Dawn B. Woodard, a 2007 Ph.D. graduate of Duke University, has joined the ORIE faculty as an assistant professor. Her specialty is statistics, with research work in several areas of application.
Professor Dawn B. Woodard received a B.S. degree in mathematical and computational science from Stanford University and holds M.S. and Ph.D. degrees from Duke University, where she studied in the Department of Statistical Science. She joined ORIE in Fall 2008 and currently teaches the Statistical Data Mining course, which deals with extracting information from large sets of data in order to draw conclusions relevant to business and other problems. In welcoming Woodard to ORIE and the wide Cornell community of Statistical Science, Professor Bruce W. Turnbull noted that "with the rapid advances in computer technology and electronic data capture, the vast data sets that are available in fields such as marketing, finance, manufacturing, genomics, geographic information systems, etc, present an added set of challenges to a statistician."
While a graduate student, Woodard was a contractor for Insightful Corporation, the makers of a popular statistical software package called S-PLUS. There she developed and tested software to assist users of S-PLUS in areas such as drug safety, determination of appropriate doses, and analysis of what happens to an ingested pharmaceutical in the body. She has also worked for SAS Institute (also a statistical software vendor); for Peakstone Corporation, a start up company providing tools to manage business performance; and for Rockwell Scientific, now part of Teledyne.

- Data listing -
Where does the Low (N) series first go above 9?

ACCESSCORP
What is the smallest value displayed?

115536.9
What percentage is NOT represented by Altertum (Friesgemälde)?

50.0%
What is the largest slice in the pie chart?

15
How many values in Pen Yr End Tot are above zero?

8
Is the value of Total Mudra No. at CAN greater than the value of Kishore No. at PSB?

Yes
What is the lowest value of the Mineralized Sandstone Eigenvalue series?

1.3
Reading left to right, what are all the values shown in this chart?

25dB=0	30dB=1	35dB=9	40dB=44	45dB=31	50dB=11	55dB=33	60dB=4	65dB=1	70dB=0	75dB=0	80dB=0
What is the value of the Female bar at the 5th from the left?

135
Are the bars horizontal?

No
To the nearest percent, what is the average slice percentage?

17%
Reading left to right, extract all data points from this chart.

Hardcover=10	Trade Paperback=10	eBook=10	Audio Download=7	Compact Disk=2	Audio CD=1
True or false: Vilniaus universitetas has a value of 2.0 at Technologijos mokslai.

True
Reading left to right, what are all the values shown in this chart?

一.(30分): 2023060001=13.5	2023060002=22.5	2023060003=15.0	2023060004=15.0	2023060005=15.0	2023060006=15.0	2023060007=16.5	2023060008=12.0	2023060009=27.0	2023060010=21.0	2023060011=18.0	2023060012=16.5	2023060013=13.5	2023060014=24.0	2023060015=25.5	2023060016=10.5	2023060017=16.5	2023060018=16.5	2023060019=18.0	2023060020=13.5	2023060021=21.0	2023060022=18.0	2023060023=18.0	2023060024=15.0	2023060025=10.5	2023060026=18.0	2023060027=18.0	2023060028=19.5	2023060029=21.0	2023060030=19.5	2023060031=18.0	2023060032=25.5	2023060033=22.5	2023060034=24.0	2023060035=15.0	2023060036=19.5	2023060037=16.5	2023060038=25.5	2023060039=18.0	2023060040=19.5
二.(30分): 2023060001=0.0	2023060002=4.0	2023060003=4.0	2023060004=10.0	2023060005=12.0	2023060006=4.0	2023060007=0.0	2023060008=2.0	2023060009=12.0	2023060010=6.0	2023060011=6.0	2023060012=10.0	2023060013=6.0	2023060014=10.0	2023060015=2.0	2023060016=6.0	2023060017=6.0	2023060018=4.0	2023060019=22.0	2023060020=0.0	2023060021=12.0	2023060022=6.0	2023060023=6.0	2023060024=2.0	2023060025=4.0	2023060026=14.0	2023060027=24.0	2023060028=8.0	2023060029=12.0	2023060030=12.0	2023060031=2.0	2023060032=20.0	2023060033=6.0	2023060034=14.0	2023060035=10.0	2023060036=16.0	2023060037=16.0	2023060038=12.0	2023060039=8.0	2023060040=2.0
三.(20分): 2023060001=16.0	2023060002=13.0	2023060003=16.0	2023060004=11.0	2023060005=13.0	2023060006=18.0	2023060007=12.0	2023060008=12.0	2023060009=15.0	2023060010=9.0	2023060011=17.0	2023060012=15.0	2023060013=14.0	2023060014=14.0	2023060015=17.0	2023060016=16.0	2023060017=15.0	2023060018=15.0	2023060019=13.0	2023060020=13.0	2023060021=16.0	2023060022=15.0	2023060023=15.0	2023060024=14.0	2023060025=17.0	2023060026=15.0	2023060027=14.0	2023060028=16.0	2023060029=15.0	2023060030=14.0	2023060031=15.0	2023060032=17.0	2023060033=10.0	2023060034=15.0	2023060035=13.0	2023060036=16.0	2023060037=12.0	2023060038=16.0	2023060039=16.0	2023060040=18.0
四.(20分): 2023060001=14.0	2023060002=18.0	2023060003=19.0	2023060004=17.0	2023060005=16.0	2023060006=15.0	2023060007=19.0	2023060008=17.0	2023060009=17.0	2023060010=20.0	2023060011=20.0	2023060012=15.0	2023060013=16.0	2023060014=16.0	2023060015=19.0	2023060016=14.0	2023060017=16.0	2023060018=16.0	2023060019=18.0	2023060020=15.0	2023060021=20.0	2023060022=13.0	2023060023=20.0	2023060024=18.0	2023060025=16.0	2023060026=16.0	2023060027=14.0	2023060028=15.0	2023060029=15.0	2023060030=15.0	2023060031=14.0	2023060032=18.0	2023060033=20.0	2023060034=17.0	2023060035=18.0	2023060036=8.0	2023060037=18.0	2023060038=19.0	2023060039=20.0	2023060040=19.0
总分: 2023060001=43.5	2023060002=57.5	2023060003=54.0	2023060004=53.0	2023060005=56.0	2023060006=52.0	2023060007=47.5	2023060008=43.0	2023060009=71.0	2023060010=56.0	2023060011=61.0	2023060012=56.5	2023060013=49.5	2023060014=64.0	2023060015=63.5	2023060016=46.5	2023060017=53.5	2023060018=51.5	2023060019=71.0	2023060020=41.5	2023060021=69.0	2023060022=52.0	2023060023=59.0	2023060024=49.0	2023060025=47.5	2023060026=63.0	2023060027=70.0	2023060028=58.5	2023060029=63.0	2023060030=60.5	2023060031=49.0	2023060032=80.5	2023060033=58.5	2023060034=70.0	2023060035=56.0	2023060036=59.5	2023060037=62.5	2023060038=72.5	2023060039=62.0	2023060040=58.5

- What to work on -
(a) List every company that the profile of Dawn B. Woodard says she worked for, including as a contractor.
(b) Carry on the profile of Dawn B. Woodard from its last sentence.

- Answers for the exercise -
(a) Insightful Corporation, SAS Institute, Peakstone Corporation, Rockwell Scientific

(b)
Woodard's research deals with Bayesian statistics, one of two prominent methodologies for deriving inferences about some unknown aspect of a population from data about it. While the alternative frequentist approach asserts the existence of an inherent and experimentally measurable probability that an event occurs, the Bayesian approach (named for the 18th century minister Thomas Bayes) starts with an estimate of the probability that is modified as evidence is accumulated. In the work of Woodard and other statisticians, the use of Bayesian methods extends beyond single events to analyzing the frequency (or probability) distribution of a range of possible outcomes, and to estimating properties of this distribution such as the mean (average), variance (dispersion about the average), maximum value, and the like. Bayesian methods are increasingly used for a wide variety of statistical problems, and are even considered as a fundamental mechanism in human cognition.
Prior to joining the faculty, Woodard gave a talk at Cornell that described the application of Bayesian inference to a problem in what has come to be called "data-driven" medicine. A large amount of data (some 500,000 cases) is available about mammograms performed to detect breast cancer, including information about whether breast cancer was found within one year of the procedure. The accuracy (sensitivity and specificity) with which radiologists have read these mammograms varies, in part from differences in their medical practices (including concern about malpractice), in part from differences in patient demographics,and in part from the kind of variation that arises in all such situations characterized by underlying randomness. Woodard and her colleagues used Bayesian methods to tease apart the factors that influence accuracy and to adjust the data so that performance can be measured relative to a common standard.
They found that the adjusted measure of sensitivity (the percentage of patients with breast cancer correctly identified as having it) does not vary significantly among radiologists, but specificity (the percentage of patients without breast cancer correctly identified as not having it) does vary significantly. The analytical approach combines two different statistical models in a hierachical way that "is only possible in a Bayesian setting," according to Woodard. We hope that these results can help radiologists refine their approach so as to reduce unnecessary and costly followup," she says.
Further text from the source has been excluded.